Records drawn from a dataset
....

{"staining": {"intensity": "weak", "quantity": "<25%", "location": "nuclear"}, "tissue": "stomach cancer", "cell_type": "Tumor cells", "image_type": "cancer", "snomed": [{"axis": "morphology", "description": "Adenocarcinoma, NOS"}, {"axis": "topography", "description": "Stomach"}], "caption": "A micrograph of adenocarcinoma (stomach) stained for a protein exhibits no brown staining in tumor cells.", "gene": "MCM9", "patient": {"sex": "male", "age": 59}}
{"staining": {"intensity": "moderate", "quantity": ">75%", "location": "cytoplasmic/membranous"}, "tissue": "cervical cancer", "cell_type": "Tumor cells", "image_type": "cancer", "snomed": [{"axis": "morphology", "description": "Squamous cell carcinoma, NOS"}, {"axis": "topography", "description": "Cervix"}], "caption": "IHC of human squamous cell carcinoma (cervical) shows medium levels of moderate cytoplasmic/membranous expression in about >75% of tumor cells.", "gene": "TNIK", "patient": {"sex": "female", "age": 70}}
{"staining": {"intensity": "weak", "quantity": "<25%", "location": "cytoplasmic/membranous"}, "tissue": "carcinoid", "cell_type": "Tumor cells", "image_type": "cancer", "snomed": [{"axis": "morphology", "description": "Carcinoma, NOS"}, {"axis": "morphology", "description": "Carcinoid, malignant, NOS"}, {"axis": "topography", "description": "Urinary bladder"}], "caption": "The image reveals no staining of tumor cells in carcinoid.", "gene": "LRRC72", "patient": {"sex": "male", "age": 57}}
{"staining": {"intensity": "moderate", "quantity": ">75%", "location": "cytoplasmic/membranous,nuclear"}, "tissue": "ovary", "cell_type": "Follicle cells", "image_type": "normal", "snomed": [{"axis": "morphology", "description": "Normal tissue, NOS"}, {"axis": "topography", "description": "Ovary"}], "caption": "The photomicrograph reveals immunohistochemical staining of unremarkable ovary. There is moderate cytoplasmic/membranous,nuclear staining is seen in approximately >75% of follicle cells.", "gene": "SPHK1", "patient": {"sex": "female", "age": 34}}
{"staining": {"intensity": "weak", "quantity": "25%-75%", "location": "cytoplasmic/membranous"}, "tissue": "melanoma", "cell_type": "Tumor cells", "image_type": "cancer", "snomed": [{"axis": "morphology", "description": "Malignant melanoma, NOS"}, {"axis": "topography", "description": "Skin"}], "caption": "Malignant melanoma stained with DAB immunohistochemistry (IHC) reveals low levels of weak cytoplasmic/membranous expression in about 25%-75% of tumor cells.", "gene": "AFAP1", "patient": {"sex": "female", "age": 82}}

....

- **Exercise goal**:
Write out the entries above word for word.

- **Output for this task**:
{"staining": {"intensity": "weak", "quantity": "<25%", "location": "nuclear"}, "tissue": "stomach cancer", "cell_type": "Tumor cells", "image_type": "cancer", "snomed": [{"axis": "morphology", "description": "Adenocarcinoma, NOS"}, {"axis": "topography", "description": "Stomach"}], "caption": "A micrograph of adenocarcinoma (stomach) stained for a protein exhibits no brown staining in tumor cells.", "gene": "MCM9", "patient": {"sex": "male", "age": 59}}
{"staining": {"intensity": "moderate", "quantity": ">75%", "location": "cytoplasmic/membranous"}, "tissue": "cervical cancer", "cell_type": "Tumor cells", "image_type": "cancer", "snomed": [{"axis": "morphology", "description": "Squamous cell carcinoma, NOS"}, {"axis": "topography", "description": "Cervix"}], "caption": "IHC of human squamous cell carcinoma (cervical) shows medium levels of moderate cytoplasmic/membranous expression in about >75% of tumor cells.", "gene": "TNIK", "patient": {"sex": "female", "age": 70}}
{"staining": {"intensity": "weak", "quantity": "<25%", "location": "cytoplasmic/membranous"}, "tissue": "carcinoid", "cell_type": "Tumor cells", "image_type": "cancer", "snomed": [{"axis": "morphology", "description": "Carcinoma, NOS"}, {"axis": "morphology", "description": "Carcinoid, malignant, NOS"}, {"axis": "topography", "description": "Urinary bladder"}], "caption": "The image reveals no staining of tumor cells in carcinoid.", "gene": "LRRC72", "patient": {"sex": "male", "age": 57}}
{"staining": {"intensity": "moderate", "quantity": ">75%", "location": "cytoplasmic/membranous,nuclear"}, "tissue": "ovary", "cell_type": "Follicle cells", "image_type": "normal", "snomed": [{"axis": "morphology", "description": "Normal tissue, NOS"}, {"axis": "topography", "description": "Ovary"}], "caption": "The photomicrograph reveals immunohistochemical staining of unremarkable ovary. There is moderate cytoplasmic/membranous,nuclear staining is seen in approximately >75% of follicle cells.", "gene": "SPHK1", "patient": {"sex": "female", "age": 34}}
{"staining": {"intensity": "weak", "quantity": "25%-75%", "location": "cytoplasmic/membranous"}, "tissue": "melanoma", "cell_type": "Tumor cells", "image_type": "cancer", "snomed": [{"axis": "morphology", "description": "Malignant melanoma, NOS"}, {"axis": "topography", "description": "Skin"}], "caption": "Malignant melanoma stained with DAB immunohistochemistry (IHC) reveals low levels of weak cytoplasmic/membranous expression in about 25%-75% of tumor cells.", "gene": "AFAP1", "patient": {"sex": "female", "age": 82}}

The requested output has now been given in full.